Three samples of the Plio-Pleistocene Nashua Formation were collected from spoils at a quarry in northern Florida. Bulk samples were sieved and specimens over 5mm retained for paleoecological analyses of molluscan assemblages as part of a paleontology class research project at Georgia State University. Non-molluscan faunas were also examined as related to reconstructing paleoenvironments. Taxa were identified, and evidence of bioerosion and encrustation documented on the interior and exterior of shell specimens in an effort to examine post-mortem impacts. Molluscan genera recorded across multiple samples were further assessed for quality of preservation using a graded scale for shells. In addition, small sub-samples were removed from unprocessed replicates for sedimentological examination (e.g., grain size, angularity, sorting, and composition). The goals here are to evaluate these deposits of the Nashua Formation to investigate any differences therein that may be representative of lower vs. upper parts of the unit and in preparation for regional comparisons to correlative strata.
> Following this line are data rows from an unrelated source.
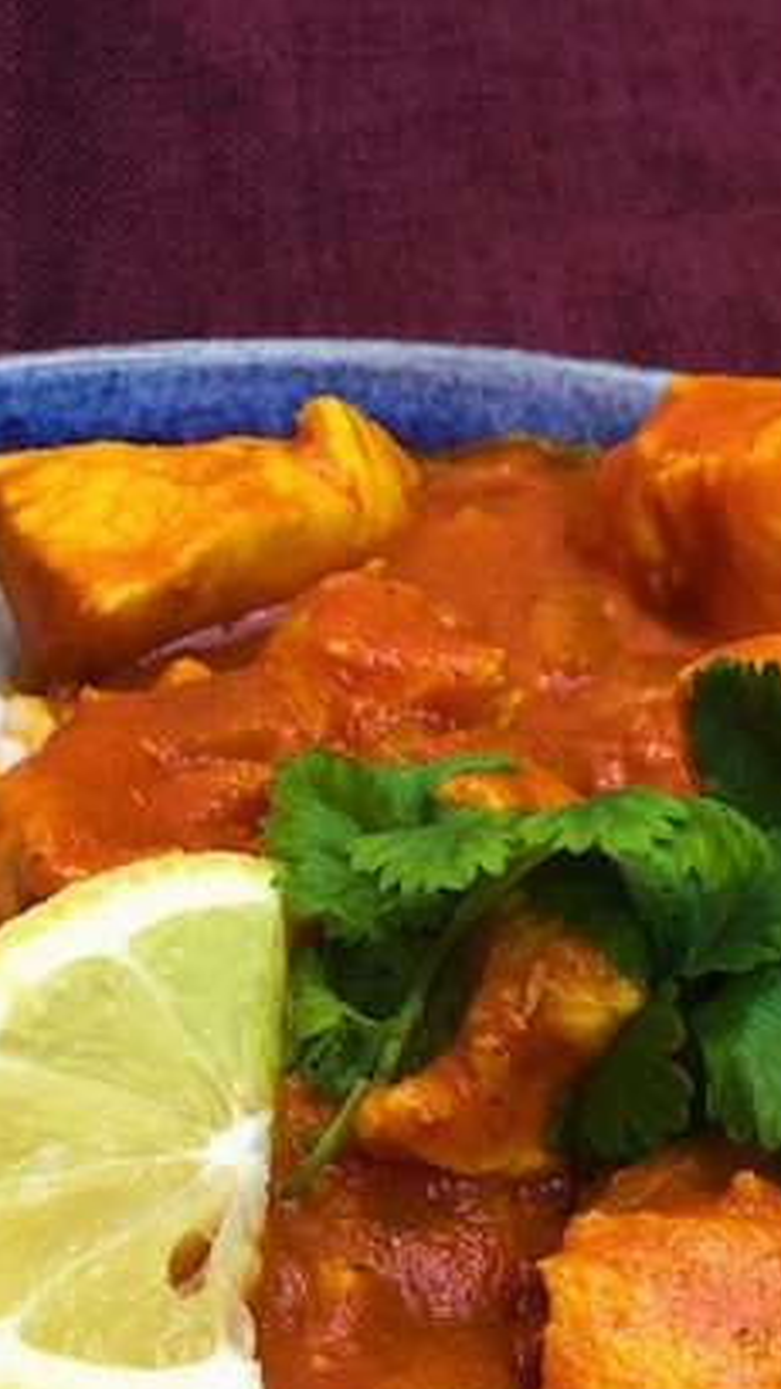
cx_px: 835
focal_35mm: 142
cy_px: 1274
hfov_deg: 8.5
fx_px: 5229
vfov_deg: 15.0
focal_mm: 6
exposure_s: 1/60
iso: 32
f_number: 2.4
This fossiliferous unit represents a biogeographic gap in knowledge that has yet to be thoroughly studied with respect to extinction events across the Plio-Pleistocene compared to other fossil-rich marine strata in the region.

Non-molluscan specimens encompass barnacles, bryozoans, coral, crab claws, sand dollars, sea urchin spines, bone fragments, and shark teeth. Traces of bioerosion and encrustration (nearly 10% of specimens studied in each of the samples) additionally revealed the presence of boring sponges and worms. Sedimentological analyses demonstrated that the samples are variably calcareous and composed primarily of poorly-sorted, angular, medium-fine quartz sands with shell fragments. Silts and clays are documented as well. Small phosphate nodules were noted and larger pieces of cemented shell matrix were observed in varying frequencies. Taphonomic grading of the shells yielded similar patterns across all samples. Future work will continue to examine characteristics related to depositional environments of the Nashua Formation once ongoing specimen processing is fully completed. The results so far are consistent with previous interpretations of open marine, shallow shelf paleoenvironments.